Here’s the deal: if I take the time to contact your business, I’m probably interested in buying. I’m definitely interested in qualifying either myself as your customer or you as a vendor. Sure, it may turn out I’m a “tire kicker,” but have I’ve given you my attention. If we’re a bad match, send me off to someone who can help me out. I’ll still be a prospect for future sales. You have nothing to lose, and a customer to gain.

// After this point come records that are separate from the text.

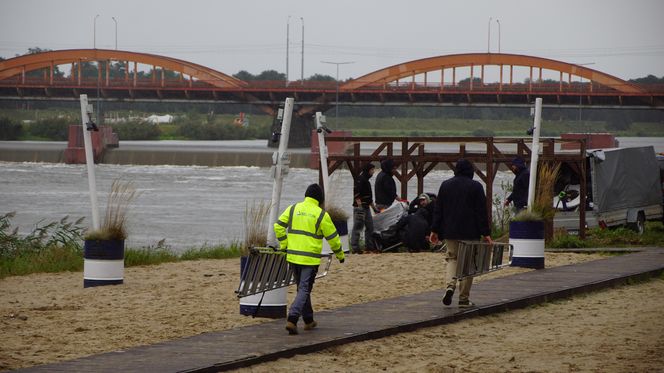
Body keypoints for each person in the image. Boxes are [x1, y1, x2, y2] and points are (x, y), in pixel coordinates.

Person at [274, 183, 345, 335]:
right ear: (320, 199)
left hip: (293, 257)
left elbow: (278, 226)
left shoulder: (293, 209)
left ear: (306, 195)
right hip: (310, 260)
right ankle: (292, 319)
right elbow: (333, 238)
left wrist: (284, 244)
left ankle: (308, 320)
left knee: (302, 289)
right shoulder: (321, 215)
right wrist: (340, 254)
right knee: (304, 289)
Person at [429, 159, 493, 308]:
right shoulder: (476, 187)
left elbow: (438, 211)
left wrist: (434, 230)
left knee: (452, 259)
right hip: (470, 232)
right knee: (468, 265)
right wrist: (486, 233)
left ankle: (450, 285)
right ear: (471, 171)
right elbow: (481, 213)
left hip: (450, 231)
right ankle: (463, 299)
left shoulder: (445, 186)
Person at [351, 162, 377, 254]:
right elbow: (357, 195)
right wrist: (360, 207)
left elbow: (369, 198)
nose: (373, 172)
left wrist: (374, 209)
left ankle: (369, 247)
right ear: (368, 170)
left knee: (370, 227)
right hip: (360, 208)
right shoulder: (360, 180)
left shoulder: (367, 181)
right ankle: (355, 248)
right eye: (372, 170)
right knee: (357, 227)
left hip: (366, 207)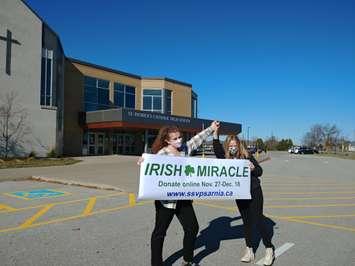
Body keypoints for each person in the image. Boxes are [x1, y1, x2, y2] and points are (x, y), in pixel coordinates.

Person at [139, 121, 220, 266]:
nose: (179, 140)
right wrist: (144, 161)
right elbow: (150, 166)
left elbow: (197, 139)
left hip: (183, 198)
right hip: (166, 201)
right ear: (166, 140)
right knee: (160, 232)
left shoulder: (184, 149)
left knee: (192, 228)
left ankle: (187, 260)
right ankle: (156, 263)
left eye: (180, 137)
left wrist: (211, 128)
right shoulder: (161, 154)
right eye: (175, 139)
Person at [212, 128, 274, 265]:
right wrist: (215, 134)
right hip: (240, 194)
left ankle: (269, 248)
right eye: (230, 146)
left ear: (239, 145)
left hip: (254, 190)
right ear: (228, 147)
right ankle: (249, 250)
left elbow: (260, 171)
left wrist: (253, 167)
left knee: (258, 219)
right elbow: (217, 151)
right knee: (246, 222)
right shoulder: (226, 159)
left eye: (235, 145)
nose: (233, 147)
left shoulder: (246, 156)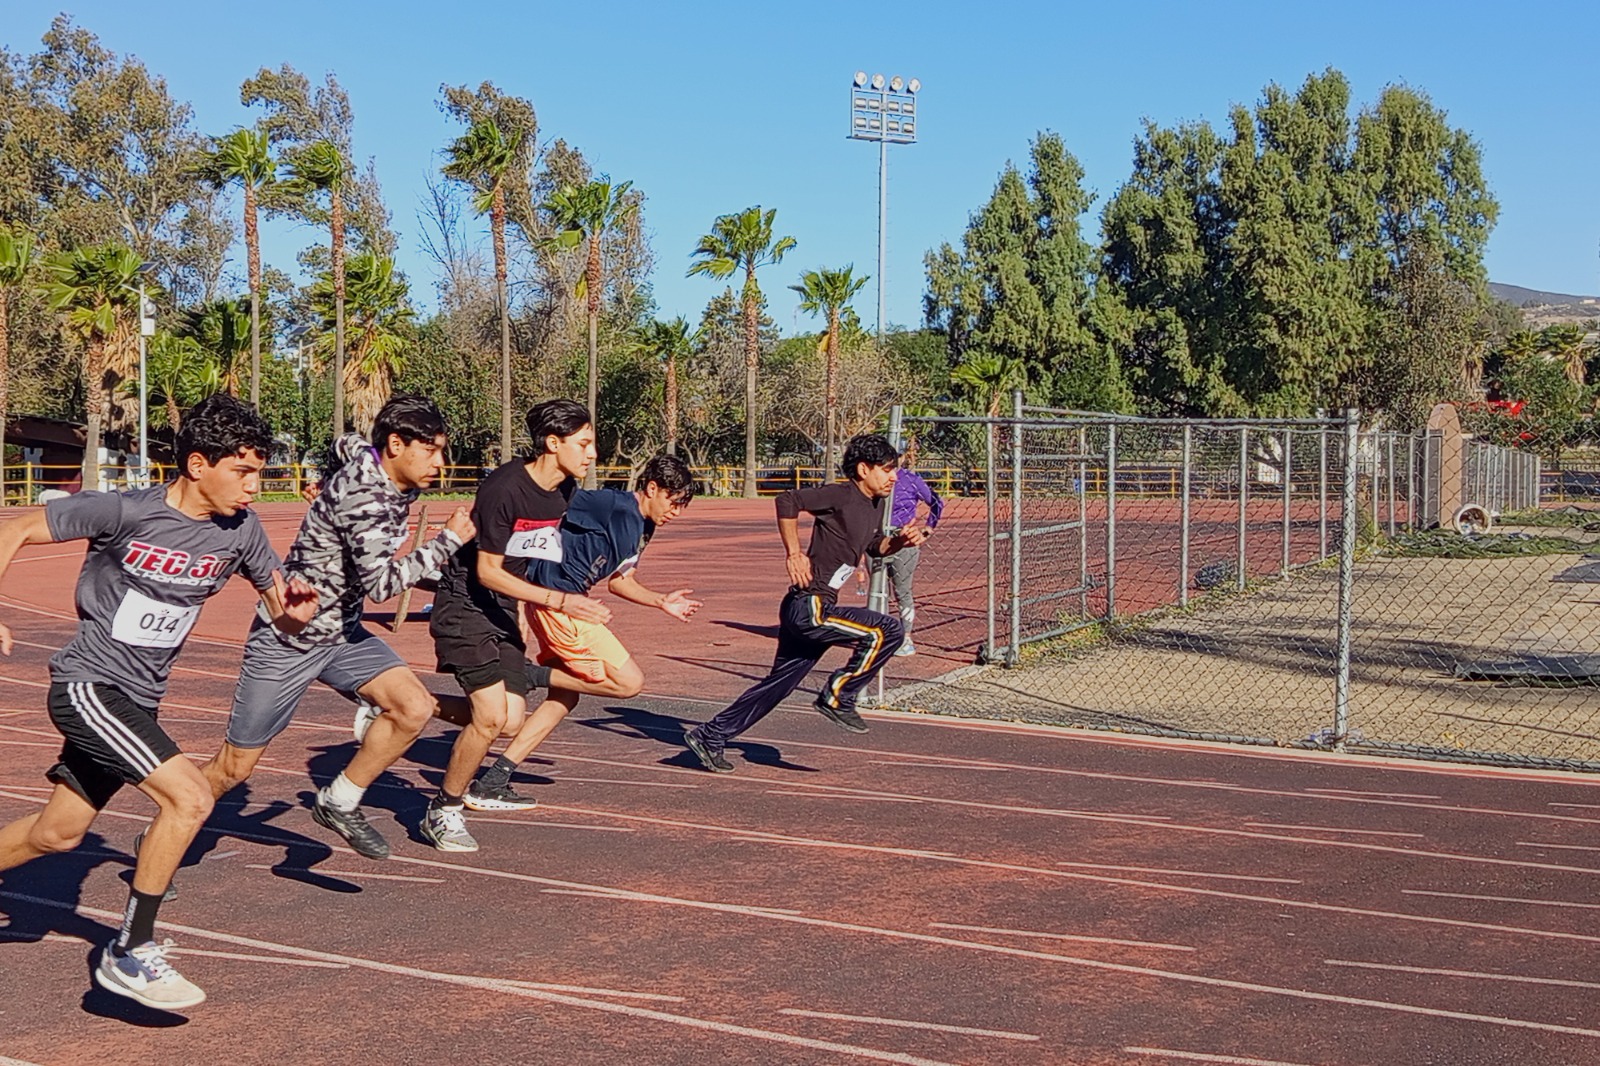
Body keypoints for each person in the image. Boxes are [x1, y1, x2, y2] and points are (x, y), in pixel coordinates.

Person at [0, 395, 316, 1010]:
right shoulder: (124, 510)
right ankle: (130, 950)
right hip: (89, 686)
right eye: (242, 472)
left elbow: (281, 611)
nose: (254, 486)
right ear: (198, 465)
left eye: (258, 472)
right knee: (190, 797)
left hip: (140, 701)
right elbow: (15, 528)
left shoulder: (243, 531)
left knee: (57, 834)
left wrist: (294, 616)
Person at [202, 395, 475, 862]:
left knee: (412, 706)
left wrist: (324, 484)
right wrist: (447, 541)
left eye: (442, 451)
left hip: (342, 636)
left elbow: (341, 443)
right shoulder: (366, 499)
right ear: (396, 445)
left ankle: (339, 801)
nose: (440, 463)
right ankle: (165, 837)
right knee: (234, 768)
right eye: (430, 451)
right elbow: (382, 586)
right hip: (289, 638)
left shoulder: (365, 454)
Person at [422, 400, 611, 851]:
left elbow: (525, 557)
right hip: (465, 602)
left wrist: (522, 614)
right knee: (489, 717)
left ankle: (404, 703)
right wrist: (560, 601)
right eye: (584, 443)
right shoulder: (504, 488)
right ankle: (443, 810)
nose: (592, 454)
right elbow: (488, 571)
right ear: (553, 443)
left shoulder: (564, 490)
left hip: (503, 606)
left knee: (509, 720)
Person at [464, 455, 700, 808]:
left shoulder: (644, 528)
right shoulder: (611, 504)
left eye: (682, 506)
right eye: (673, 501)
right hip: (559, 604)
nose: (676, 512)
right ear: (652, 488)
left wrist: (661, 601)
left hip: (568, 605)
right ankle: (532, 675)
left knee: (566, 696)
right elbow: (555, 497)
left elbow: (621, 581)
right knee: (629, 683)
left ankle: (494, 779)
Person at [684, 434, 928, 773]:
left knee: (779, 685)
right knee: (887, 630)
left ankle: (710, 736)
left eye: (895, 470)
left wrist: (900, 541)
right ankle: (838, 696)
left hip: (810, 607)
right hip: (809, 607)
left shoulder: (873, 505)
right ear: (863, 469)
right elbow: (787, 500)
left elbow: (875, 546)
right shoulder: (841, 494)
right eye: (887, 470)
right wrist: (794, 553)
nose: (894, 477)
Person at [874, 439, 943, 656]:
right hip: (877, 537)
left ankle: (905, 637)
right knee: (878, 590)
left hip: (903, 539)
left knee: (902, 590)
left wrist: (927, 529)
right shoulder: (874, 478)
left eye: (897, 456)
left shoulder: (911, 480)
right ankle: (880, 636)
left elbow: (936, 502)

I contact maybe 10% of all the businesses I investigate. Probably less. Note that I am a software professional, and that when I provide technical feedback, even complaints concerning your product, I am giving you the gift of my time. You can view me as a pain in the butt, or you can say to yourself “My product/software caused an emotional reaction in this person… let’s see why that happened… and how I can benefit from such passion.” Think about it.

Furthermore…

If I have a question or a comment concerning something you regard as a core business element (perhaps concerning some operational detail of your web service), it’s safe to assume that many other people have had a similar experience and have not taken the time to contact you about it. Not responding to such queries may cost you. Ignore all such queries… it will cost you.

Customers are so inconvenient

For example, consider Intuit with their Quickbooks product. Inspires loathing in users. So much so that at least one accountant I contacted last year (who is also a tax attorney) categorically refused to examine my small business accounts. The accountant I did use doesn’t like it either, but it’s what her customers use, so she deals with it.

Some relevant facts here:

  1. I have never contacted Intuit, and never plan to. Their whole business model of customer lockin resembles Microsoft, Adobe, Autodesk and other corporations who regard customers as inconveniences. Why waste my time given horrible experiences with similar companies?
  2. I do not want to purchase QB 2008/2009, even though I may be forced to sooner than later. I will resent this purchase at least as much as I resent Microsoft forcing me to purchase Vista. QB 2006 doesn’t run on Vista, so I have to keep an old laptop in service, just to do my accounting. Or spend money to upgrade Quickbooks. That’s a bunch of crap. I resent it. I’d gladly pay a small fee for a 2006 upgrade for Vista instead.
  3. IIRC Inuit lost a pile of money last year.

I don’t know if these facts are related, but if I were running Intuit, you better believe I would be looking into it. And if the CEO of a fast-growing company like PBWiki can find my random blog post and contact me personally, someone in customer service at Intuit should easily be able to do the same.

As a result, I am actively investigating alternatives to Quickbooks, and will switch as soon as I can.

On the other hand, there are several really good forums out there for getting Quickbooks help. Intuit is smart to sponsor these, and I appreciate that.

If you, as service vendor, software producer, or internet marketer think all of the above is pure crap, I suggest you to do a little research on the Attention Crash. Then think again how to capture enough of my time to persuade me to purchase.